Disputei as últimas três edições do Master 50 Anos em Cachoeira do Sul, organizado pela Associação Cachoeirense de Futebol Varzeano. Fui artilheiro das três competições e ergui a taça de campeão em duas ocasiões. Na época, eu residia em Chapecó, e aos sábados percorria 450 km (somou aí? São 900 km, ida e volta) para ir aos jogos. Saía de casa às 8h, chegava em Cachoeira ao meio-dia e meio, entrava em campo às 15h e, após a partida, retornava para Chapecó. Ao tomar conhecimento do meu “sacrifício”, um jornalista esportivo me perguntou qual era a minha motivação para enfrentar a longa jornada “só para jogar uma partida de futebol”, e eu respondi: “Eu sei que daqui a alguns anos estarei só na torcida”. E esse ano, mesmo morando bem mais distante, em Itajaí (SC), a 750 km (somou aí? São 1500 km, ida e volta), meu entusiasmo continua nas alturas para a disputa do torneio.Sou adepto da ideia de que nunca se é velho demais para sonhar.
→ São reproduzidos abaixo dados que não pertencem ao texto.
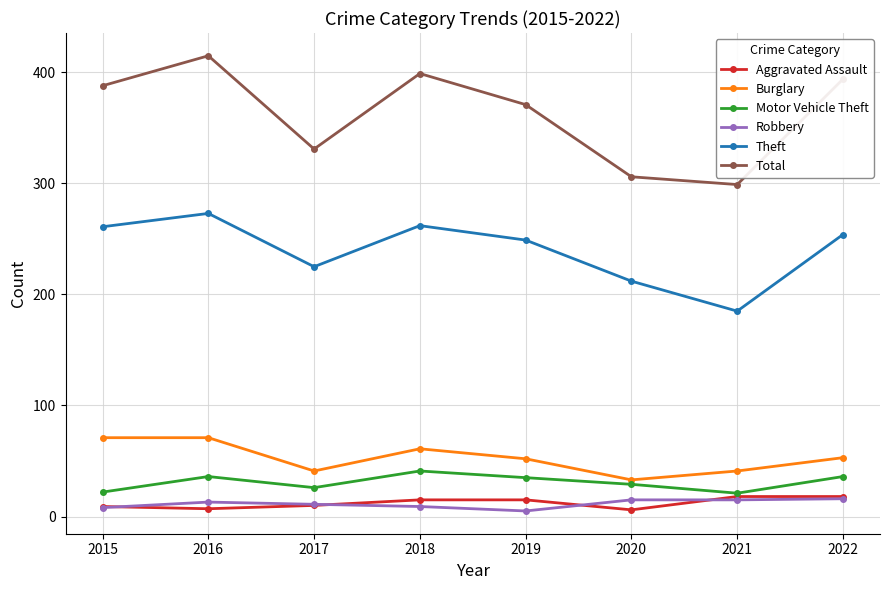

True or false: Theft and Robbery intersect in this chart.

False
Por outro lado, sei que há sonhos que não se pode realizar depois de velho. E jogar futebol é um deles. Por isso, devido a já estar sendo assombrado pelo fantasma da perda de massa muscular, a cada jogo procuro fazer uso do principal trunfo de um futebolista veterano: a qualidade técnica. Dessa maneira, tento driblar o envelhecimento, plenamente consciente de que um dia chegarei aos 60 e terei deixado pela longa estrada da vida, segundo estudos, 25% da musculatura. E, quando sentir que não dá mais, mesmo contra a vontade, me verei obrigado a “pendurar as chuteiras”… para sempre.Enquanto o fim da corrida não chega, procuro estar atento ao alerta: “Onde estiver o seu tesouro, aí também estará o seu coração”. A mais pura verdade, pois, ao meu ver, o funcionário que trabalha num emprego que não gosta só por causa do salário no fim do mês, os pais que têm a sensação de que não estão acompanhando o crescimento do filho, o filho adulto que não percebe que faz um tempão desde a última vez que ligou para seus pais, todos estão colocando o coração no tesouro errado. Entendeu porque eu, que já passei de meio século (tenho 53), estou entusiasmado com a possibilidade de pegar à estrada para fazer o que gosto: jogar o melhor campeonato de futebol varzeano do Brasil, apesar de Cachoeira parecer distante demais? Quero proteger o tesouro certo.